## [Prompt A]
In the Florence ticket thread, rename "Pisa" to "Siena" and give the part starting with "## Damith Samarakoon" and going on through "spend in Firenze!".
## [Prompt B]
Put this sentence from the Florence ticket thread into Spanish: "We are also planning a half day trip to Pisa at some point."

## [Provided passage]
# Firenze Card vs Buying tickets individually



## Damith Samarakoon (Jul 6, 2016)

Hi everyone,

Was hoping someone might be able to offer some advice on a decision I am trying to make

We are a group of 7 - 6 adults, 1 2-year old travelling to Florence in September for the first time.

13-17th to be exact. In all we have roughly 3 and half days as we arrive around midday by train from Rome on the 13th. We are also planning a half day trip to Pisa at some point. So it leaves a total of 3 days to spend in Firenze!

We want to see the following places

Definite
--------

-Duomo and the other stuff on site - Baptistery, Bell Tower, Museum.

-Uffizi

-Palazzo Pitti

-Baboli Gardens

-Palazzo Vecchio
https://www.visitflorence.com/florence-monuments/palazzo-vecchio.html

-Academia
http://www.accademia.org/buy-tickets/

Maybe*
------
-Basilica santa croce
-Basilica of Santa Maria Novella

*(We will be going to the Piazza's but might not necessarily want to go in aka buy a ticket)

I am looking at buying tickets for the rest individually vs Firenze card vs Amici degli Uffizi card.

Individually
--------------

I tried to price these individually for 6 adults and our daughter and it came up to around 680 odd Euros. About 113 Euros per person. Unless my 2-year old figures out a way to chip in.

1) Would this be accurate?
I used the links I've added to price them. Hopefully they are the right places to book the tickets.

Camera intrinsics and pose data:

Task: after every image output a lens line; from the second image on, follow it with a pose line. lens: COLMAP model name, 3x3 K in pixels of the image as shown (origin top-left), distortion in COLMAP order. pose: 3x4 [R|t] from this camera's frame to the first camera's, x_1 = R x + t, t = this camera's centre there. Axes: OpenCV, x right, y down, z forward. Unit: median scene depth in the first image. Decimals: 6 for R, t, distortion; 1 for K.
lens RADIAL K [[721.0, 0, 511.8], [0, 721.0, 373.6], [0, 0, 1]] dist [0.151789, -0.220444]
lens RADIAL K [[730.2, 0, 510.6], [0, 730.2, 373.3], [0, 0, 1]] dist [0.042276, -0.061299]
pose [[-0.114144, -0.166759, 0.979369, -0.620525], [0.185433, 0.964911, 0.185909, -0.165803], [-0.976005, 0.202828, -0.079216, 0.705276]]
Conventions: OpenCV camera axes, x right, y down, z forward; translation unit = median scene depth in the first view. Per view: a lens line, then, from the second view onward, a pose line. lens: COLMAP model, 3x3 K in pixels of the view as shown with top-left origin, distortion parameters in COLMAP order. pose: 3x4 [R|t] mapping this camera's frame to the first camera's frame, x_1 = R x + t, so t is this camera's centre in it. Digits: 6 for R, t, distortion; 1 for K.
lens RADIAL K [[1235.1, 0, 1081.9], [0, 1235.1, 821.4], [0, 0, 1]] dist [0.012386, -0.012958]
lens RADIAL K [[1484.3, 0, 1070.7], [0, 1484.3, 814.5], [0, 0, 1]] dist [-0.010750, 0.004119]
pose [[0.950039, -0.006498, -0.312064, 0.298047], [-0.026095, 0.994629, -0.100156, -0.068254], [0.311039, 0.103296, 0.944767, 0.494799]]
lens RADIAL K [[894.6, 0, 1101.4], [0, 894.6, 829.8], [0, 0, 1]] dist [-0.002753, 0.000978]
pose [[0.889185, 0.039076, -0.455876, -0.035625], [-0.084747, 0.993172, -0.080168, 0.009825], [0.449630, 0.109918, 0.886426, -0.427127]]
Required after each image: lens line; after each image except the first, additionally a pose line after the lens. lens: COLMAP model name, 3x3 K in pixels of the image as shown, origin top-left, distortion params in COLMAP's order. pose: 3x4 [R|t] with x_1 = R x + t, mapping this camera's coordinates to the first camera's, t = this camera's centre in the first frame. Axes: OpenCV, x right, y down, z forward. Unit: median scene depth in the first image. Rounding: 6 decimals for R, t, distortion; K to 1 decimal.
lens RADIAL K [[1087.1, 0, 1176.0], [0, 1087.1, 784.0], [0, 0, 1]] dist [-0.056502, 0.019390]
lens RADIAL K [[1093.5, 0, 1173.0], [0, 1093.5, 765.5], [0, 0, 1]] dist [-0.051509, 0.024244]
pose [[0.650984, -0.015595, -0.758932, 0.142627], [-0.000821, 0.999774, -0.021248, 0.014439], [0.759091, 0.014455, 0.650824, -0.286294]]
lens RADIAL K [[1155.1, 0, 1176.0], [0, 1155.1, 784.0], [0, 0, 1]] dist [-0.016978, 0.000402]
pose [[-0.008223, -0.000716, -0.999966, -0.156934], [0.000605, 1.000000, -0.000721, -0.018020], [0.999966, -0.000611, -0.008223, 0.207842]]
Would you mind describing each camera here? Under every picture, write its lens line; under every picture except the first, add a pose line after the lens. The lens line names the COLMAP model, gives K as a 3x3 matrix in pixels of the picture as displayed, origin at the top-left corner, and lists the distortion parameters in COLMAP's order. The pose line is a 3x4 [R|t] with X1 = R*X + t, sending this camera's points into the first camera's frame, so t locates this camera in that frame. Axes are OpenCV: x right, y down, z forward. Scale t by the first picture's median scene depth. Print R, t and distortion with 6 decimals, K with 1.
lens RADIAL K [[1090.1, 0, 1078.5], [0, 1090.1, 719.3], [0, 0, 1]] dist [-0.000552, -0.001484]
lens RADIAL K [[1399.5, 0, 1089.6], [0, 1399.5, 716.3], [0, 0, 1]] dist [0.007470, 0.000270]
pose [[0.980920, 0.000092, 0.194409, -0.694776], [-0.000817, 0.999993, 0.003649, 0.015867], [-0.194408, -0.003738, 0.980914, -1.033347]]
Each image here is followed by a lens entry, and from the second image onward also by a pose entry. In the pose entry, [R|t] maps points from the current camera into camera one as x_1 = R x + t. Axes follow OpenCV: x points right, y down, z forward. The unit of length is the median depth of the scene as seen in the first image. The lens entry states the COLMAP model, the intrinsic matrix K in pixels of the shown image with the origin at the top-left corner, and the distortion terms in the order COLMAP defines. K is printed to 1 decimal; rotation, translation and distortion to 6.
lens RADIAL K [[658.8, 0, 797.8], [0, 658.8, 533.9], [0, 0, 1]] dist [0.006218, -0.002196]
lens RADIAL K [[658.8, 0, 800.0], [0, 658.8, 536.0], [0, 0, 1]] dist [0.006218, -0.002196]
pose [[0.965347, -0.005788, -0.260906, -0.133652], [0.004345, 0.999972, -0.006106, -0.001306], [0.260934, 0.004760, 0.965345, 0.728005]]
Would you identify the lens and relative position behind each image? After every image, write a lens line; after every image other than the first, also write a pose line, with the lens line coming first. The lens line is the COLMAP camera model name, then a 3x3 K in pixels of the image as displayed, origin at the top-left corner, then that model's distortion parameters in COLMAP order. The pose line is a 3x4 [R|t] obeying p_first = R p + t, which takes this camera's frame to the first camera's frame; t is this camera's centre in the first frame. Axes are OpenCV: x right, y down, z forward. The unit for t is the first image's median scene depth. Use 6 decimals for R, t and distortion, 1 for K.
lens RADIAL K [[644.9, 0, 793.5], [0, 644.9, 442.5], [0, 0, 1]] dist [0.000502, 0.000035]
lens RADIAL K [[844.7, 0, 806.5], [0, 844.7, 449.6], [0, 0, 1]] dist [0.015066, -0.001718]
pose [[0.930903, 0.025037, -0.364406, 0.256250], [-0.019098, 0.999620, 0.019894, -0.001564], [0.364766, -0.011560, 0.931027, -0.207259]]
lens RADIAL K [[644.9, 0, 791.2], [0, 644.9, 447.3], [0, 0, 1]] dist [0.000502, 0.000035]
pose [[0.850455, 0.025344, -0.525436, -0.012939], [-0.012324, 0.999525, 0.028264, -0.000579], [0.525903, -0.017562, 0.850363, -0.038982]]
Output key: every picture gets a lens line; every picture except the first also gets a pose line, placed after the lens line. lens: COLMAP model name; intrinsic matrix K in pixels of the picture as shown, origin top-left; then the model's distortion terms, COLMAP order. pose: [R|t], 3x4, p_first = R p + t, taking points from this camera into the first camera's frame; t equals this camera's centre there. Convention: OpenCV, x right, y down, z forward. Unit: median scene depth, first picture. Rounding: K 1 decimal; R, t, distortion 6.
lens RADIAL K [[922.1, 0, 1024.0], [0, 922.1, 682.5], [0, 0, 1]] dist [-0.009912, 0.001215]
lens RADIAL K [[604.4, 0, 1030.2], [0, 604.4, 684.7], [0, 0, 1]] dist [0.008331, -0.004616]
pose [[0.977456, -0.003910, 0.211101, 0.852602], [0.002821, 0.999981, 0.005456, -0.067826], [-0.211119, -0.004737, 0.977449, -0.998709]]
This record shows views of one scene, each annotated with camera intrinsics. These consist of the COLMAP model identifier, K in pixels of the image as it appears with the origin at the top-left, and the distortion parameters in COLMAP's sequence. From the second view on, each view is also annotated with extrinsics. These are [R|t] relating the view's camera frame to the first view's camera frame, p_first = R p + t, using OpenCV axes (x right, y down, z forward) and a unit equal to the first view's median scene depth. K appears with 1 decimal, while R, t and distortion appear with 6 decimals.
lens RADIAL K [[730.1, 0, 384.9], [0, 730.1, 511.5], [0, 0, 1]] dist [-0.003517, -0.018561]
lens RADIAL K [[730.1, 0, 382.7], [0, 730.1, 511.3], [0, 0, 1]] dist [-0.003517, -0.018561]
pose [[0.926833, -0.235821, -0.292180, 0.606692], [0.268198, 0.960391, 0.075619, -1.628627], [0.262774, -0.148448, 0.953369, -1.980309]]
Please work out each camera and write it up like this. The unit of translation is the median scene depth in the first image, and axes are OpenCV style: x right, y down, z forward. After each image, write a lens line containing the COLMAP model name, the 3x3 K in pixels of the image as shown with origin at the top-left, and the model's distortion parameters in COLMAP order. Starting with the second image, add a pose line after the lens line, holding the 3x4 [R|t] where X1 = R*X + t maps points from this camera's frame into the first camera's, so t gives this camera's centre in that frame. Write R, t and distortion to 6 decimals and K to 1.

## [Answer area A]
## Damith Samarakoon (Jul 6, 2016)

Hi everyone,

Was hoping someone might be able to offer some advice on a decision I am trying to make

We are a group of 7 - 6 adults, 1 2-year old travelling to Florence in September for the first time.

13-17th to be exact. In all we have roughly 3 and half days as we arrive around midday by train from Rome on the 13th. We are also planning a half day trip to Siena at some point. So it leaves a total of 3 days to spend in Firenze!

## [Answer area B]
También estamos planeando una excursión de medio día a Pisa en algún momento.